I strongly disagree with the drive for militarization over the next decade, billions planned for new aircraft and trident renewal. A pillar of neoliberalism that has inevitably created this situation. This money could pay for a million climate jobs several times over, amongst other things. But I do agree with one thing. Despite playing a major role in birthing ISIS in to this world, they, ISIS, should be stopped. If the left acknowledges this, a strategy is lacking in much of the discourse, and the above mentioned strategies are only mitigation.
The Yazidi were rescued by a coalition of Kurds from Syria, Turkey & Iraq. Initially the Peshmerga (Iraq Kurdish forces) retreated. Leaving the Yazidi exposed. There is a tendency to inflate contributions from different forces in the available propaganda. It appears consistent in reports that the PKK and YPG/J (Turkish & Syrian Kurdish units) responded quickly and stopped Da'esh advancing but were unable to repel them. The Peshmerga who are quite different in many ways from the Syrian and Turkish Kurds with no ideological link to the incarcerated Ocalan, and are politically on the right, do appear to have made a difference later on. They are a well resourced fighting force.
What is clear is that US air strikes had a very significant impact. I have found no reports that US airstrikes caused the death of any civilians in this campaign. In any case the remaining Yazidi were saved and air strikes were unequivocally vital to the liberation of the Yazidi. US air strikes were again vital in the battle for Kobani.
I cannot then make a case that I wish this rescue did not happen and therefore cannot make a case that argues against bombing in its entirety. However I don't get to chose and those that do have the power to chose, I do not trust with such selectivity, which in practice leaves the option of joining the campaign that argues against all bombing. Which is just politics, but not entirely honest.
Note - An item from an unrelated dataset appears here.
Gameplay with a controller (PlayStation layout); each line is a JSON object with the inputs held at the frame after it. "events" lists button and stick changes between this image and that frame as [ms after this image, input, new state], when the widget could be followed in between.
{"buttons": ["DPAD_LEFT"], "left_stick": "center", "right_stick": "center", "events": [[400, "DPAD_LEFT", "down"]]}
What should be next is an advance of Kurdish forces to cut of ISIS supply lines across the Turkish border. Specifically this means repelling them from occupied Jarabulus, the only border crossing they have left. Jihadi recruits, a lucrative oil trade and other resources depend on this. The YPG have been clear that they want to advance on Jarabulus. This would expand the territory of Kurdish Syria and potentially join with Azaz. That is to say all Rojavan cantons would then be Geographically linked. Rojava is relatively safe now. Da'esh are resorting mainly to car bombs as they can not penetrate the Kurdish forces in any other way. The Kurds are winning and the Rojava project is the most inspiring political project in the world today. Direct democracy and assemblies, potentially stateless, egalitarian and ecological, rooted in Bookchin.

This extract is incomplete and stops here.